Dual-leadership role at NSA and Cyber Command stirs debate
WASHINGTON — During suspected Iranian cyberattacks on the websites of commercial banks last year, Gen. Keith Alexander, who simultaneously heads the country's largest electronic spy agency and the military's Cyber Command, proposed a simple solution: Shut off the attacks at their source.
“We had the expertise and could have done something about it,” said one official, speaking on the condition of anonymity to describe sensitive discussions. “We're sitting on their networks overseas.

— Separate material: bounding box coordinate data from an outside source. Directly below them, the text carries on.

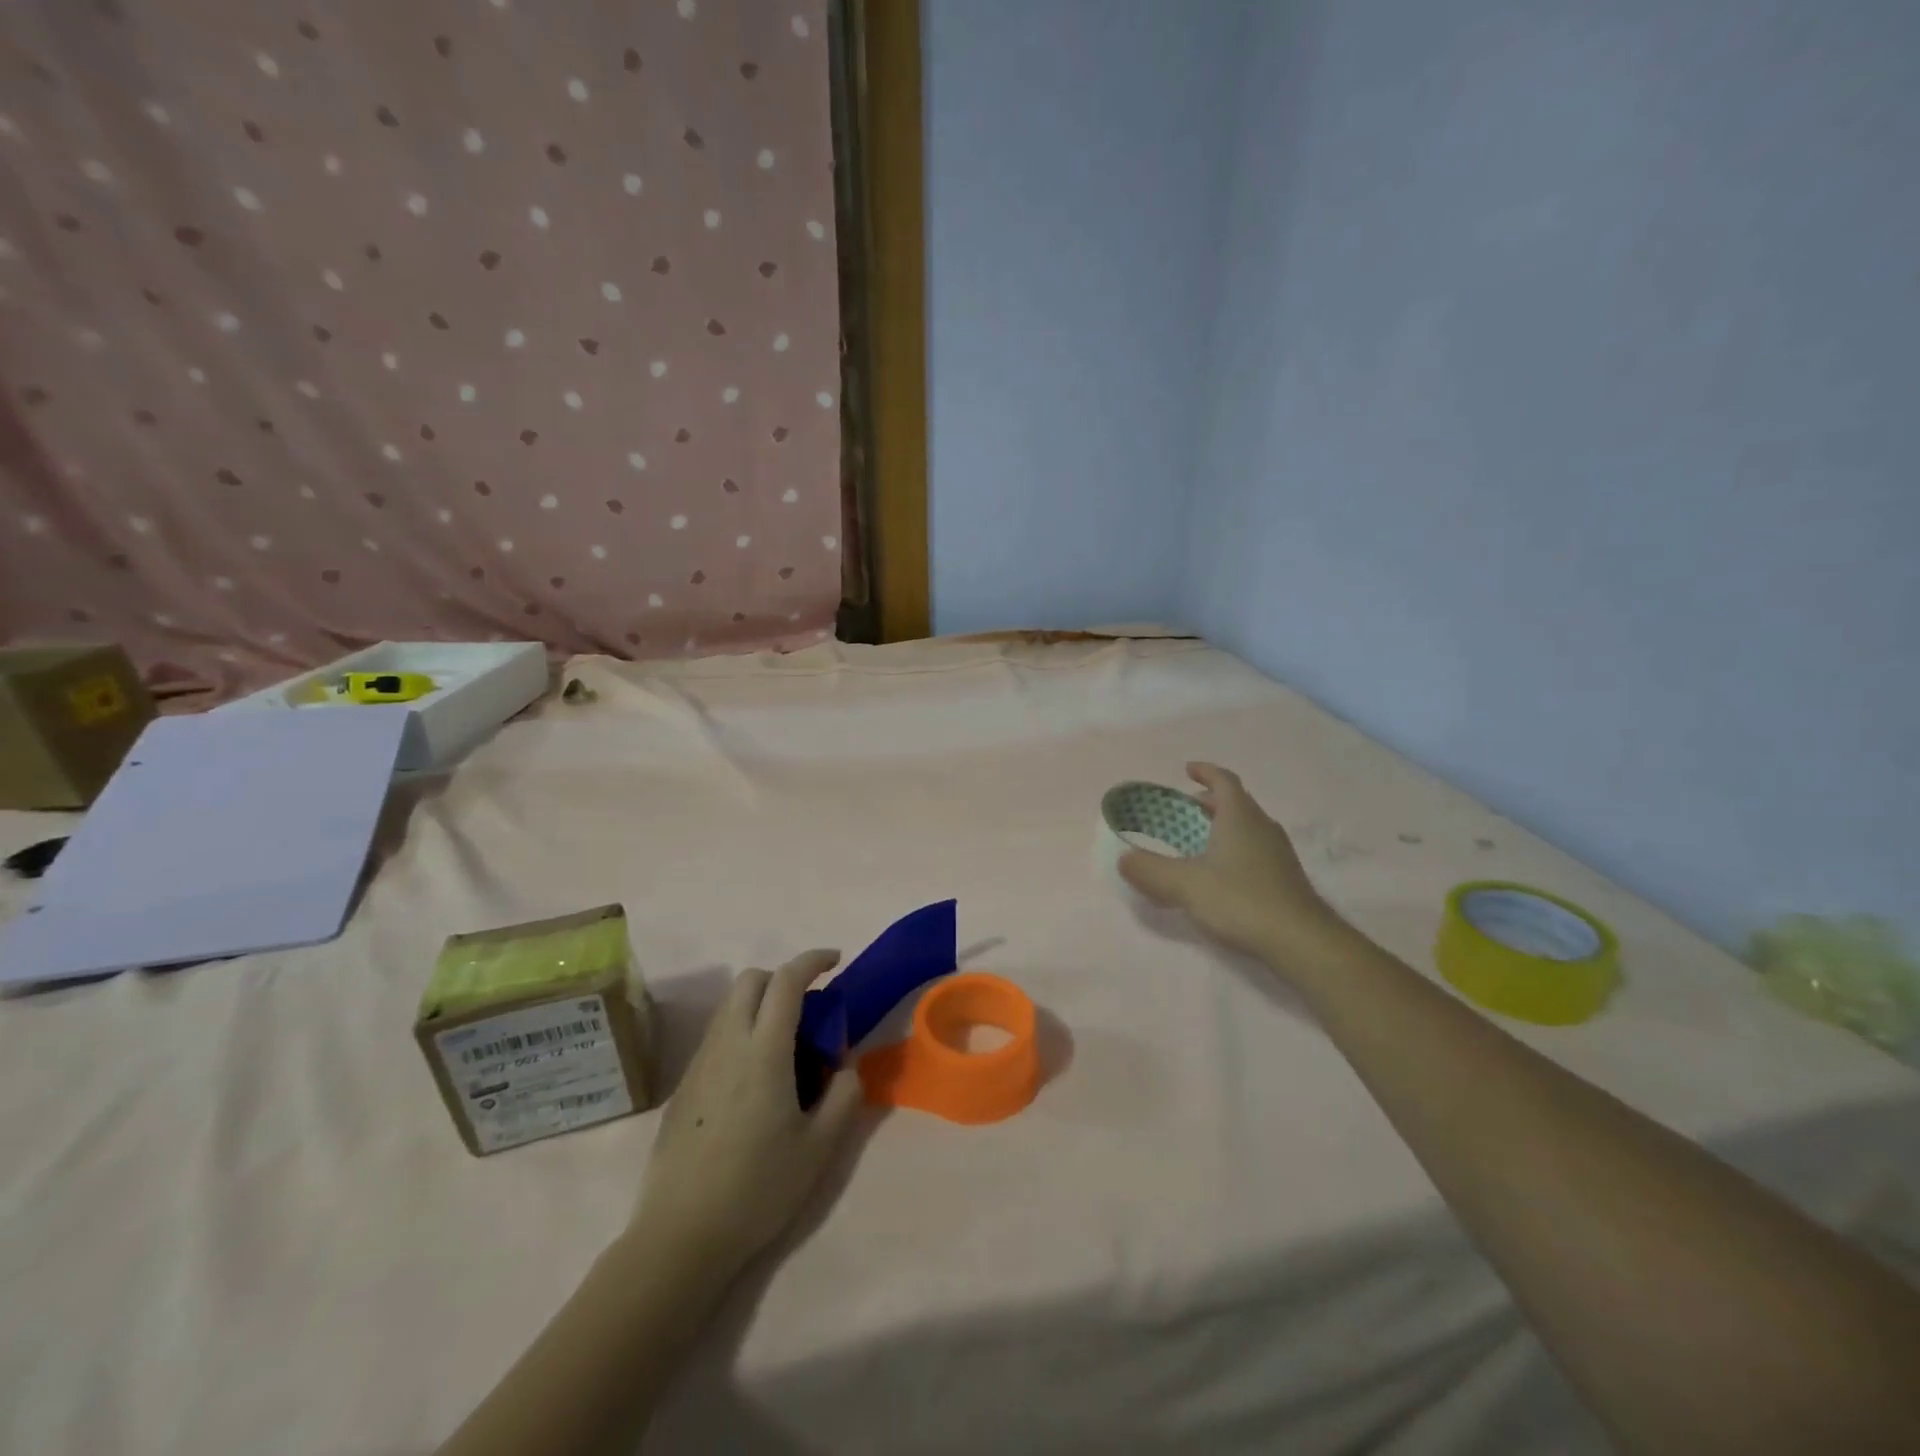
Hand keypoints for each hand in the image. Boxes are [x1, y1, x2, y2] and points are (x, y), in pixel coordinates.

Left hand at [632, 950, 862, 1284]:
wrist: (680, 1237)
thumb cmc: (757, 1189)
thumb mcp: (820, 1148)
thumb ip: (844, 1096)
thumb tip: (845, 1066)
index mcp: (764, 1050)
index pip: (786, 981)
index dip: (813, 960)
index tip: (835, 961)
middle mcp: (727, 1044)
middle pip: (750, 980)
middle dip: (783, 978)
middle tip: (810, 1009)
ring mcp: (698, 1064)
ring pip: (729, 1007)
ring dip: (760, 1005)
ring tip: (786, 1048)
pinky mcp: (682, 1087)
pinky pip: (716, 1037)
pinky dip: (741, 1032)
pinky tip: (754, 1081)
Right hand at [1119, 763, 1346, 972]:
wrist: (1301, 941)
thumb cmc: (1241, 900)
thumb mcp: (1185, 884)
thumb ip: (1150, 870)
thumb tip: (1123, 858)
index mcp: (1240, 816)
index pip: (1224, 780)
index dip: (1205, 771)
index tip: (1187, 770)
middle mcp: (1262, 827)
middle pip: (1236, 802)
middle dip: (1209, 801)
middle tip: (1184, 808)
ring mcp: (1278, 853)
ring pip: (1246, 826)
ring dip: (1222, 825)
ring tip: (1197, 840)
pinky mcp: (1284, 877)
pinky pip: (1254, 849)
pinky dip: (1233, 848)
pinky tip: (1219, 873)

Why don't we just turn it off?”
But the proposal to send a simple computer “reset” command to the attacking servers was ultimately rejected by National Security Council officials this year because the attacks were not causing enough harm to warrant an offensive response.
The episode shows the willingness — some say eagerness — of Alexander to use his authority to conduct offensive actions to fend off attacks against the private sector.

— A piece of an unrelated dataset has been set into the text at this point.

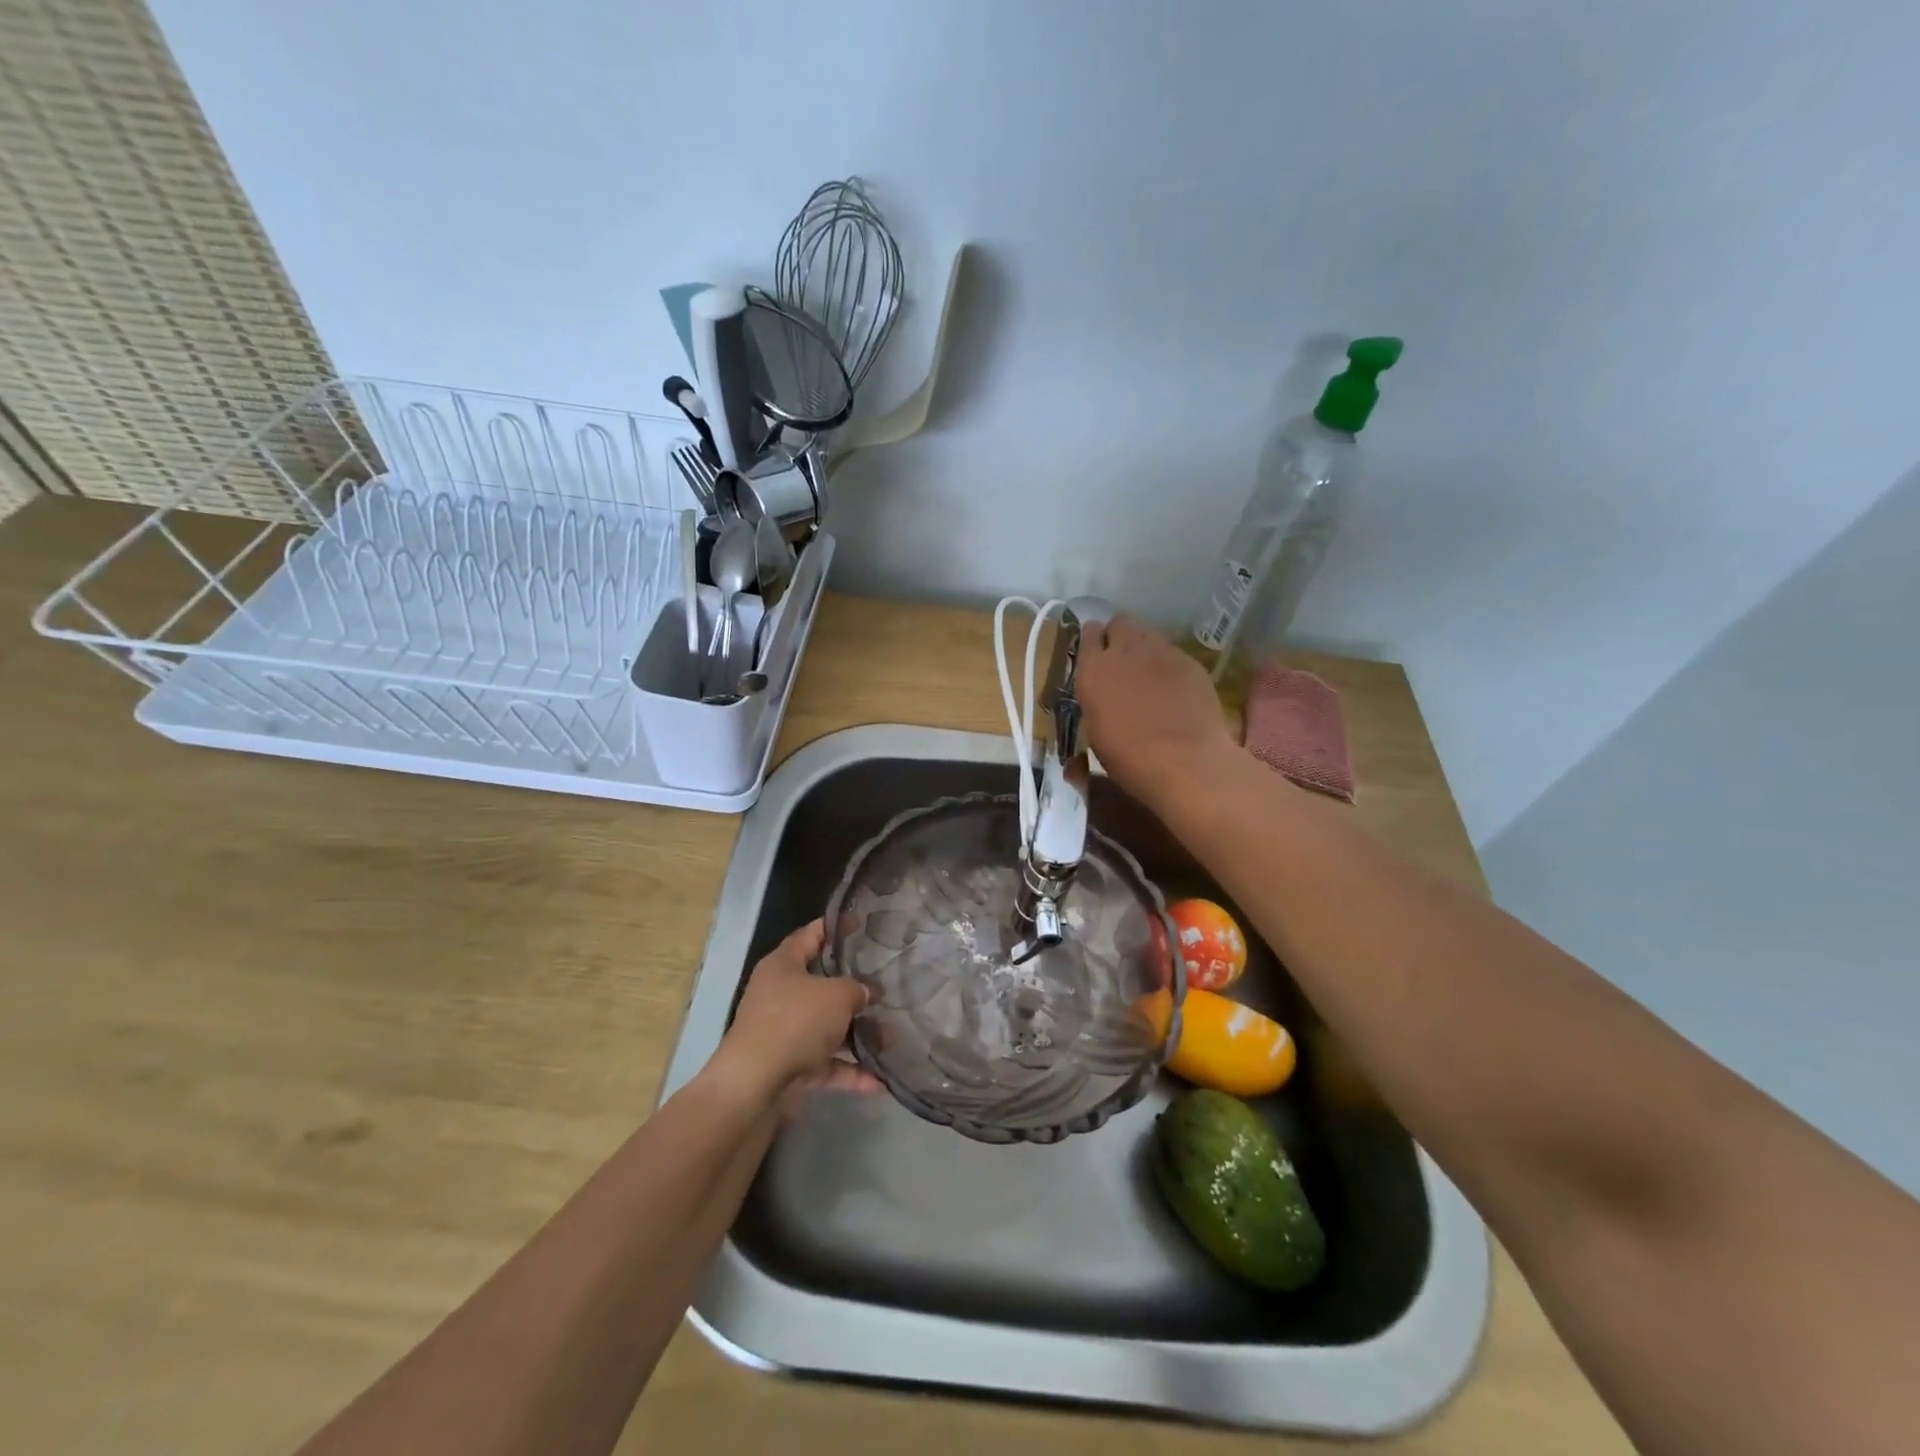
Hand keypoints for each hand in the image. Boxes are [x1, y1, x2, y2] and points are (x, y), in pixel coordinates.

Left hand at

As he builds out Cyber Command at Fort Meade. Md., and other installations to a fighting force of 6,000 over the next three years, there are fresh questions about the wisdom of so much power residing in one “dual-hatted” official.
“The mashing together of the NSA and Cyber Command has blurred the lines between a military command and a national spy agency,” said Peter Singer, a Brookings Institution expert on evolving modes of warfare.
Alexander disagrees. “It's one network,” he said recently. “We all operate on the same network. You create more problems by trying to separate them and have two people fighting over who's in charge (of both missions) than putting it all together. I think our nation benefits from that.”
He said that other countries “do similar things.”